Драматург тем более велик, конечно, чем больше умеет сочетать с конкретной красочностью своих типов их много-объемлемость. Если Маркс мог цитировать слова Тимона Афинского или Шейлока (шекспировские персонажи) для характеристики всего периода власти денег 4 , то это доказывает, конечно, огромную широту охвата художественных формул, вложенных Шекспиром в уста персонажей его драм. Гоголь сам всегда стремился подчеркнуть, что он хочет поразить своей сатирой не только чиновников своего времени, а гораздо глубже, – можно сказать, тысячелетние пороки, охватившие людей в результате уродливого социального строя 5 . В этом виде «Ревизор», например, приобретает совершенно животрепещущее значение для нас, так как эти коренные пороки – эгоизм, чванство, чревоугодие, похоть и т. д., – искажающие лицо человека, отнюдь еще не исчезли в наше время и с ними предстоит долгая воспитательная борьба, в том числе и выжигание их смехом.

# ВЫДЕРЖКА ИЗ ДАННЫХ:
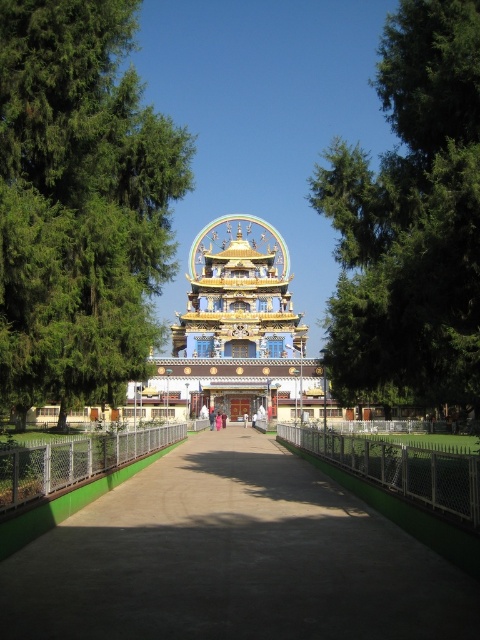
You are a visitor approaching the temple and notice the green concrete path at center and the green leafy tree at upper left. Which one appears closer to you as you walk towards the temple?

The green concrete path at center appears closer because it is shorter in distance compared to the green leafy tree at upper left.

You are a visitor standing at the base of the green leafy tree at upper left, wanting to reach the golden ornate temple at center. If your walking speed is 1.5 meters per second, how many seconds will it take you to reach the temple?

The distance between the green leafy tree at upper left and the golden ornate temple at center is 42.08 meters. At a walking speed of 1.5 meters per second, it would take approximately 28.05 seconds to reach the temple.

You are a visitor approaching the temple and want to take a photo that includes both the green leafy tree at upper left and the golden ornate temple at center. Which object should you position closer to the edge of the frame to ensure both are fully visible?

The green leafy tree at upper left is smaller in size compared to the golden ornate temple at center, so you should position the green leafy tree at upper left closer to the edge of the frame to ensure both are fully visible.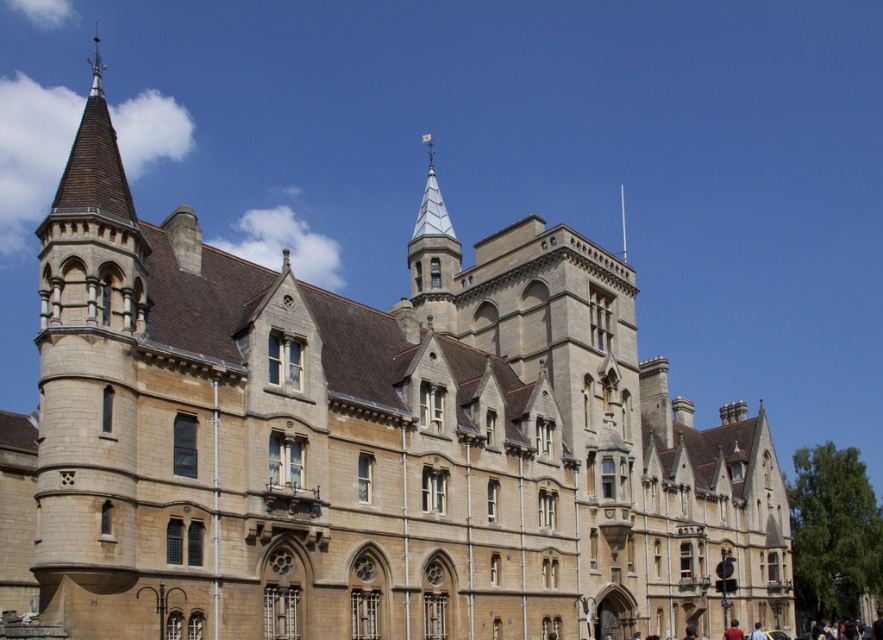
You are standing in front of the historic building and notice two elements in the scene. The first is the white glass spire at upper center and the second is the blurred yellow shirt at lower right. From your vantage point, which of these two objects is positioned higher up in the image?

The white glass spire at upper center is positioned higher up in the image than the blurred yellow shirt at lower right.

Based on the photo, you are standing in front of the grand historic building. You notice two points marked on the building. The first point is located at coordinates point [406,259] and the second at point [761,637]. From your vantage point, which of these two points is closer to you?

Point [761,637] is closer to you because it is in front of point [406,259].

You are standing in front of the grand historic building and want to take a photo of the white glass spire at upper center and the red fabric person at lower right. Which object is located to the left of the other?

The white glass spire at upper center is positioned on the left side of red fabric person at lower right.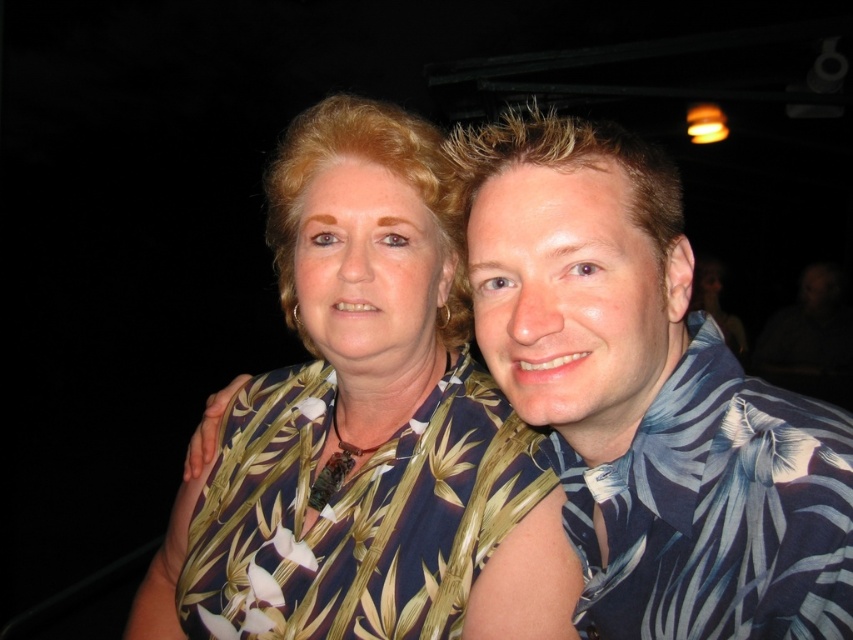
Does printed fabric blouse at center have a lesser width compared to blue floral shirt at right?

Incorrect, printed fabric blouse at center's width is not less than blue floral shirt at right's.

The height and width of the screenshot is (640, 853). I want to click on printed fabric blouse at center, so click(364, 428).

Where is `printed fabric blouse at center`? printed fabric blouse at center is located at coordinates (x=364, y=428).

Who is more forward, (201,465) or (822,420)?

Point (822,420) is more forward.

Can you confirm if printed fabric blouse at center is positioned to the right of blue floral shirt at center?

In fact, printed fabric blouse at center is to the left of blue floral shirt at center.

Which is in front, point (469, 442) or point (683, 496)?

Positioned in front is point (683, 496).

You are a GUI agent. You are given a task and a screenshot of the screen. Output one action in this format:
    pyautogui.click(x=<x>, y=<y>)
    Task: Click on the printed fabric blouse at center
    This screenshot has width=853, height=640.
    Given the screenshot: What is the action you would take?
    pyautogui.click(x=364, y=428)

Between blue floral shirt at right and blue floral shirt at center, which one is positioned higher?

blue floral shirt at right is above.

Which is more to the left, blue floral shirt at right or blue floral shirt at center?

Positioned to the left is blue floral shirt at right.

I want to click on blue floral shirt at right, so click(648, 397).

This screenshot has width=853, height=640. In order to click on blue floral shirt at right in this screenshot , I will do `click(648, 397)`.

# ВАШЕ ЗАДАНИЕ:
Ответьте по исходному тексту:
(а) Слова каких шекспировских персонажей мог цитировать Маркс?
(б) Что, помимо чиновников своего времени, стремился поразить своей сатирой Гоголь?
(в) Какие коренные пороки названы в связи с «Ревизором»?

# ОТВЕТ:
(а) Тимона Афинского и Шейлока.
(б) Тысячелетние пороки, охватившие людей в результате уродливого социального строя.
(в) Эгоизм, чванство, чревоугодие, похоть.